5. Canning on shares - if you can find a certified kitchen, what about preserving other people’s food for them?  They could pay you, or they could give you a portion of the preserved food as part of the deal - which, if it was canned in a certified kitchen, you could then sell.

6. Produce sales - you talk to local gardeners who grow enough extra to want a little cash, but not enough to be worth setting up a stand.  Find 5-10 of these and ta da - you pay them for their extra strawberries and sweet corn and you sell it, either from an actual produce stand at the farmer’s market or through a stand at your house, and you keep the markup.  You can do eggs this way too, and even local crafts, soap, etc…

 7. Food access expansion.  When Eric and I were caring for his grandparents, his grandmother wanted very much to buy local, fresh food.  The difficulty was that at first, she was nervous about driving to unfamiliar areas, and later, unable to drive herself.  It was easy enough for us to pick up extra produce when we went to our local farmstand.  And gradually we noticed that other seniors in our rural area had the same problem - they missed the fresh raspberries and really “chickeny” chicken of their youth, but trips to the farmer’s market were hard - they were often tired or relied on other people to take them shopping.  Extra stops and out of the way areas were simply too overwhelming.  So, for a time, we’d stop by and pick up extra produce for them too.  Now this was a not-for profit thing, but the seeds of a business are there - either shopping on comission for those too busy or unable to get out, or transporting people to farmer’s markets or farmstands in order to increase demand for local food.

8. Set up pantries.  I suspect there are some people out there concerned with food storage who have more time than money - they want to build food storage, but don’t have time to clean out space, set up a pantry and stock it.  So you be the “provident pantry” dude.  You volunteer to come over, clear out the shelves, place and pick up the bulk order and put it into buckets.  You might also offer menus and suggestions for using food storage.  I should note that I generally shy away from strategies that mostly involve serving the affluent, but in this case, I actually think food security is one of those things that serves everyone - everyone in the community is better off when people have enough to eat. 

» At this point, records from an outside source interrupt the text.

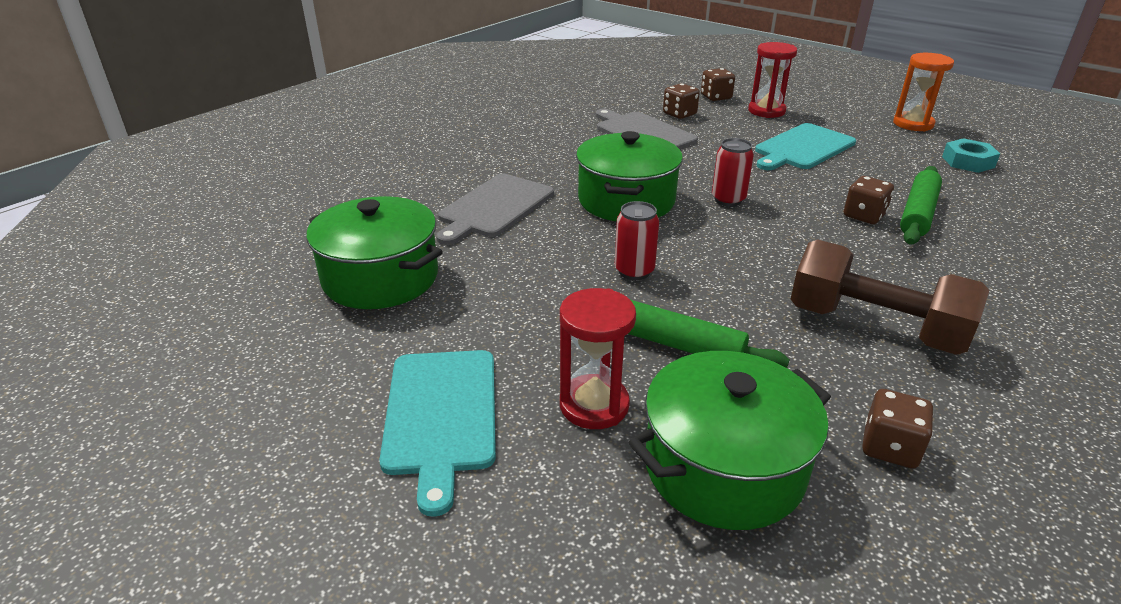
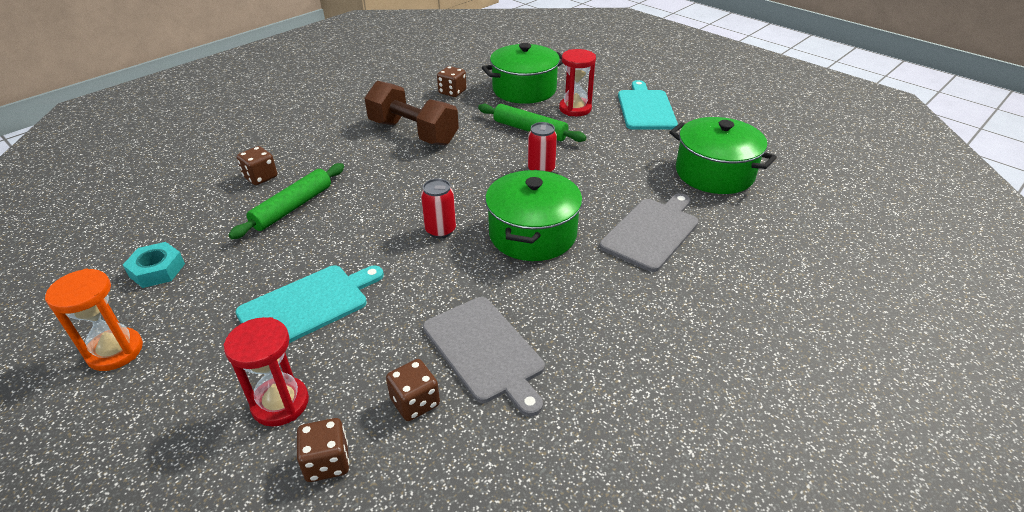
camera: 175 degrees left, 5 degrees up
brown dice [844,176,894,224] -> brown dice moved to [237,146,277,185]

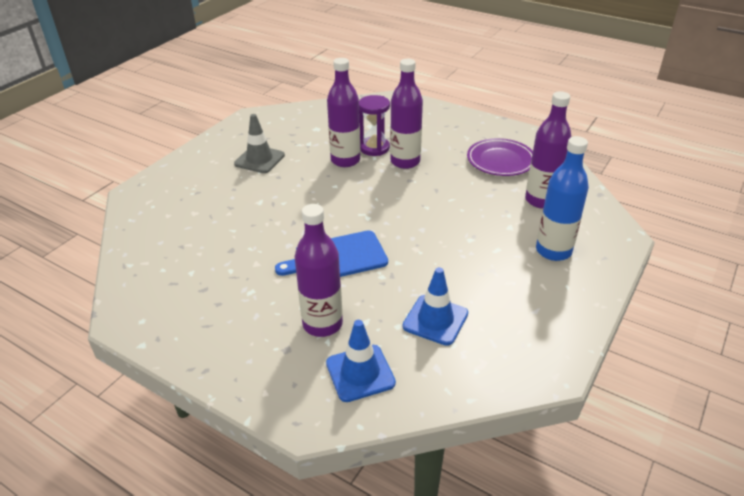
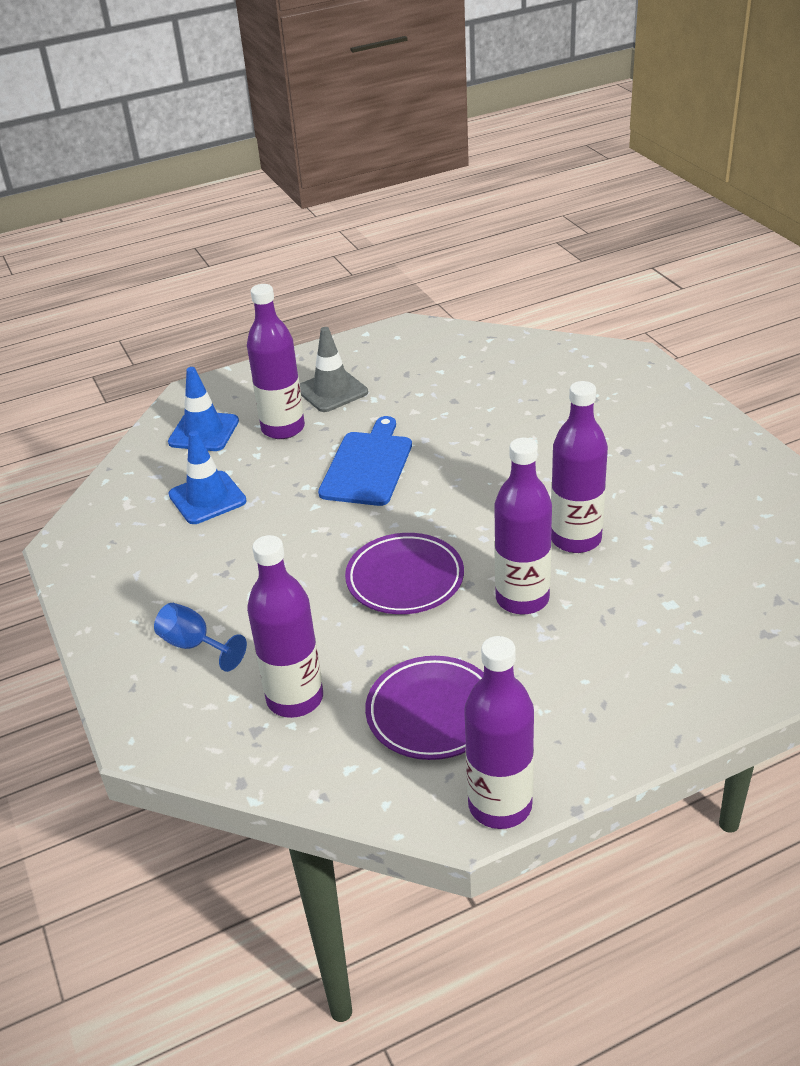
camera: 125 degrees right, 0 degrees up
grey traffic cone [234,114,285,173] -> grey traffic cone moved to [300,327,368,412]
purple hourglass [359,95,390,156] -> none
blue bottle [536,136,589,261] -> blue goblet [154,603,247,672]
none -> purple plate [345,533,464,614]
none -> purple bottle [464,636,534,829]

9. Teach cooking classes - teaching people to cook bulk staple foods and to adapt their diets to food storage and local eating is important work.  If you haven’t taught before, do it as a volunteer a few times.  Consider seeing if you can get local grant money from any organization to cover your time, so that you can offer classes for free for those who may need them but can’t afford to pay - many towns have budgets that might locate a few hundred dollars to pay you to help low income folks be able to make better use of low cost foods.  These classes can be taught anywhere, though - through churches, out of your home, to teenage homeschoolers and even through workplaces.

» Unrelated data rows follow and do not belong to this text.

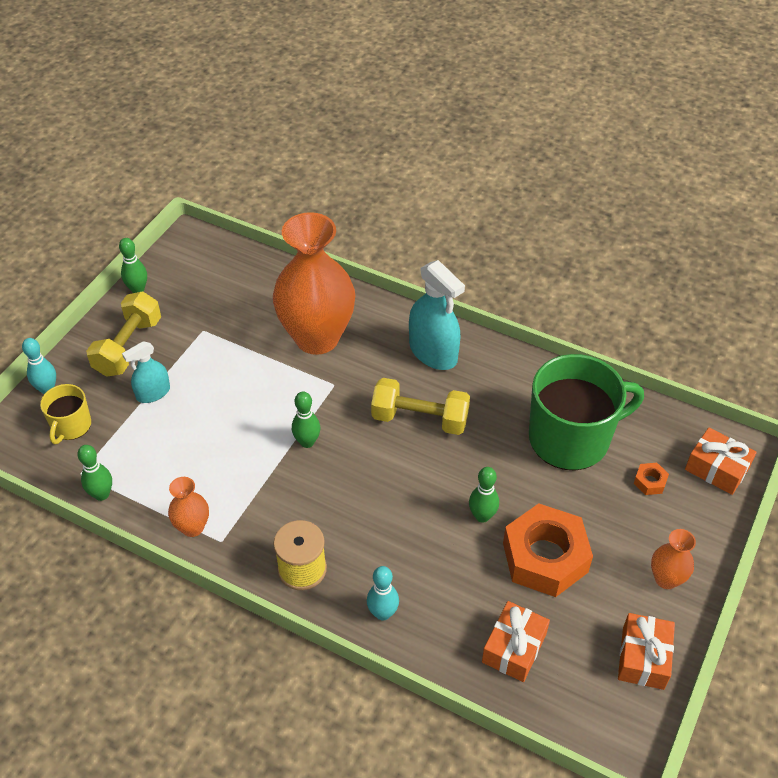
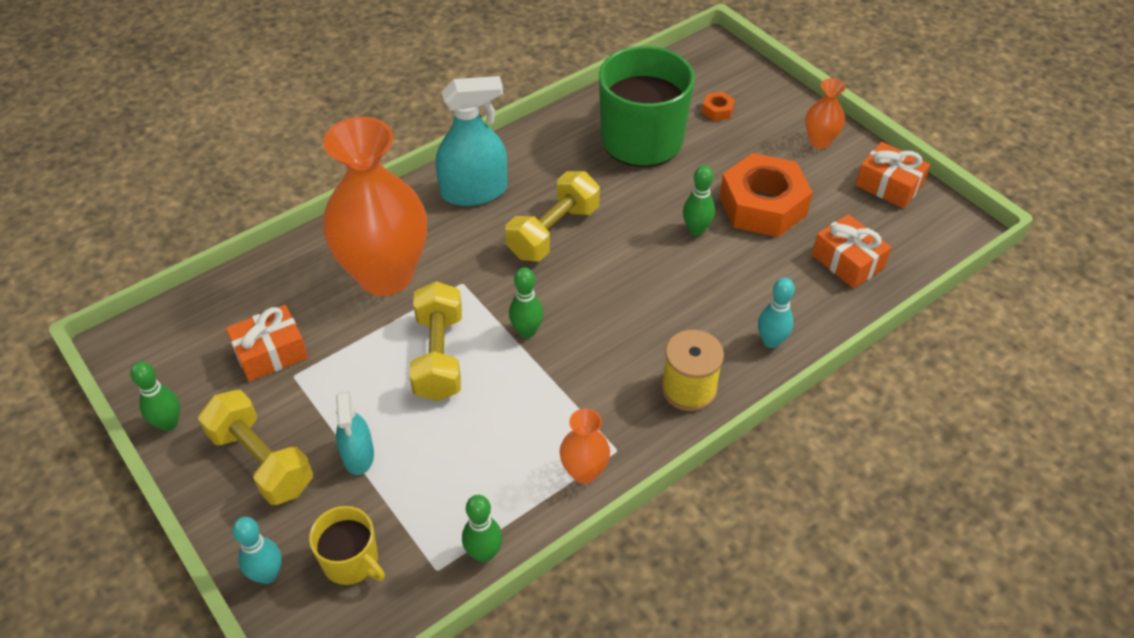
camera: 65 degrees left, 0 degrees up
orange gift [685,428,757,495] -> orange gift moved to [226,305,308,382]
none -> yellow dumbbell [410,281,462,401]

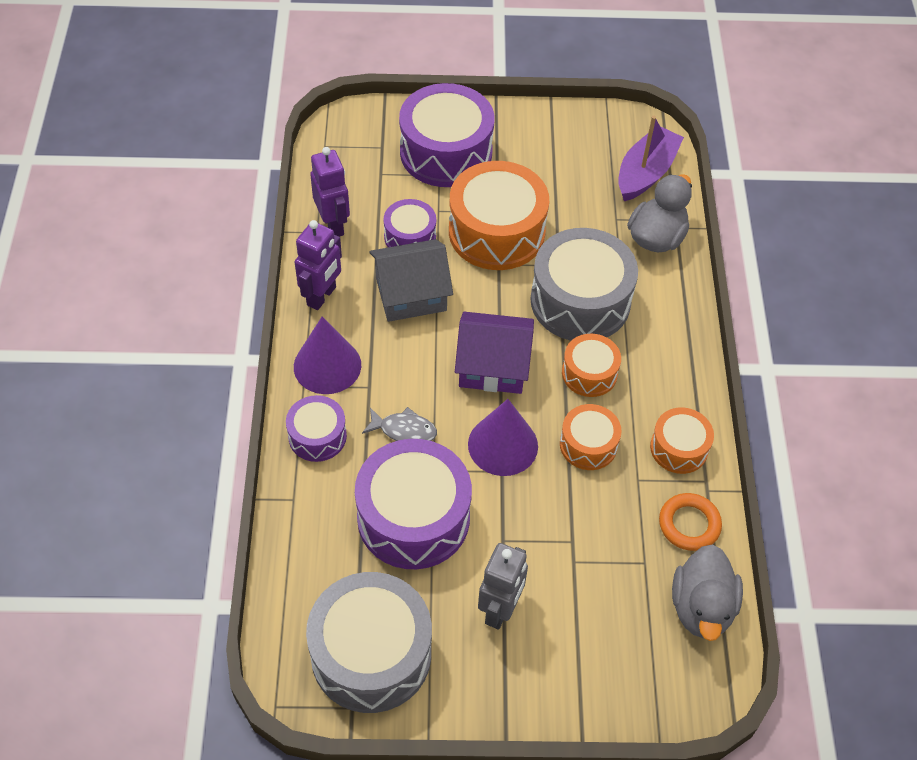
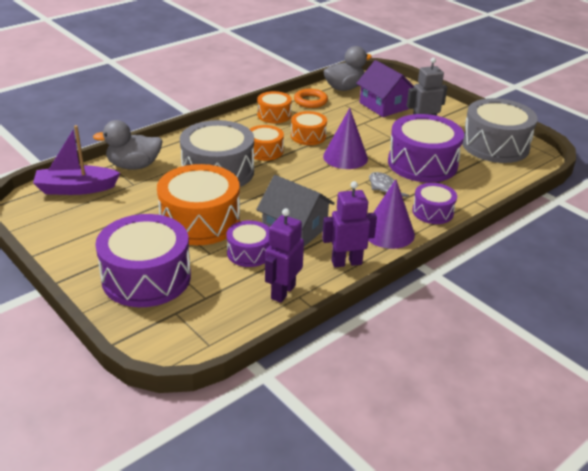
camera: 130 degrees left, 20 degrees down
purple house [455,312,534,394] -> purple house moved to [356,60,414,117]

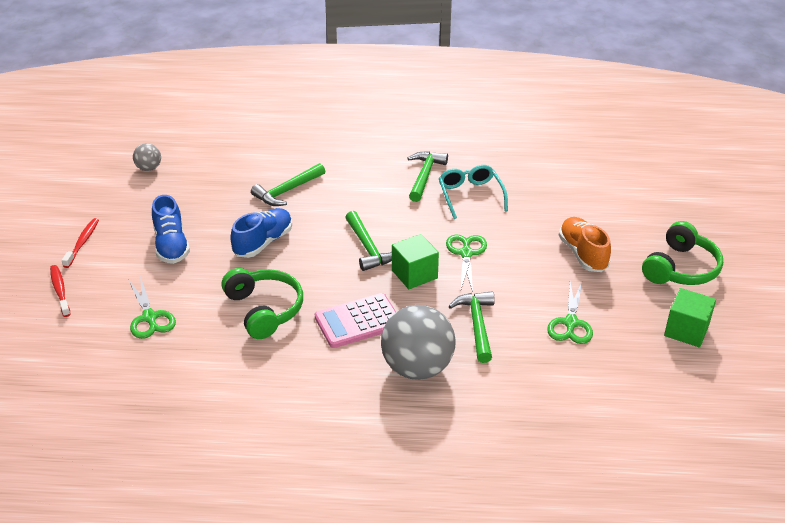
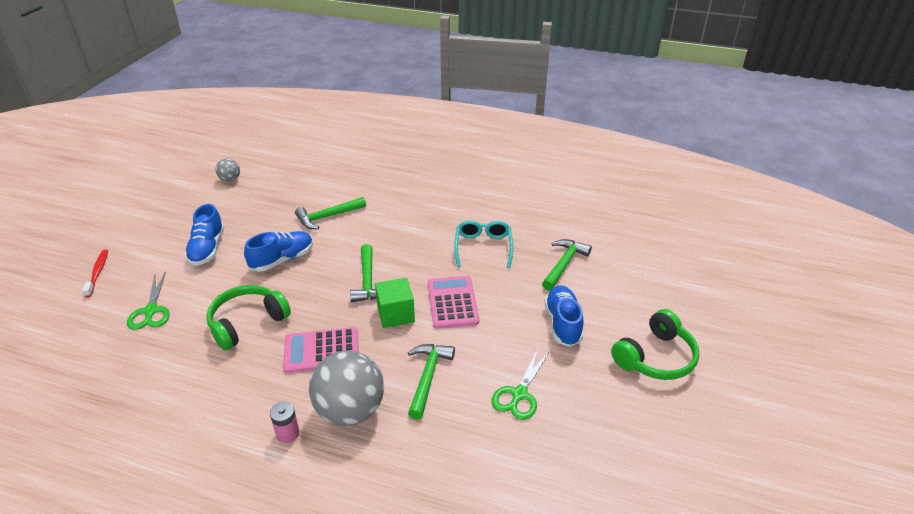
camera: 15 degrees right, 0 degrees up
red toothbrush [62,218,99,268] -> none
green headphones [222,268,303,339] -> green headphones turned 120 degrees counterclockwise [206,285,291,350]
green hammer [408,151,448,202] -> green hammer moved to [542,239,592,291]
green scissors [446,234,487,292] -> pink calculator [428,276,479,329]
orange shoe [559,217,611,272] -> blue shoe [545,285,584,347]
green cube [664,288,716,348] -> none
none -> pink battery [270,402,300,443]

10. Combine items, but don’t ”cook” them - there are plenty of grey areas here that might allow you to sell home produced foods, but without getting into the legal mess of selling cooked items.  You can mix teas, spice mixes,  beans for soup mix, make flour mixes for gluten free or specialty baking, make herbal tinctures (don’t do this unless you know what you are doing and are familiar with the laws about making health claims for herbal medicines), and otherwise take other people’s products and mix them without doing anything that can get you in trouble. 

Ok, other suggestions?  The reality is that with almost 70,000 jobs gone in just one day yesterday, a lot of us are going to need ways to do good work and make a living.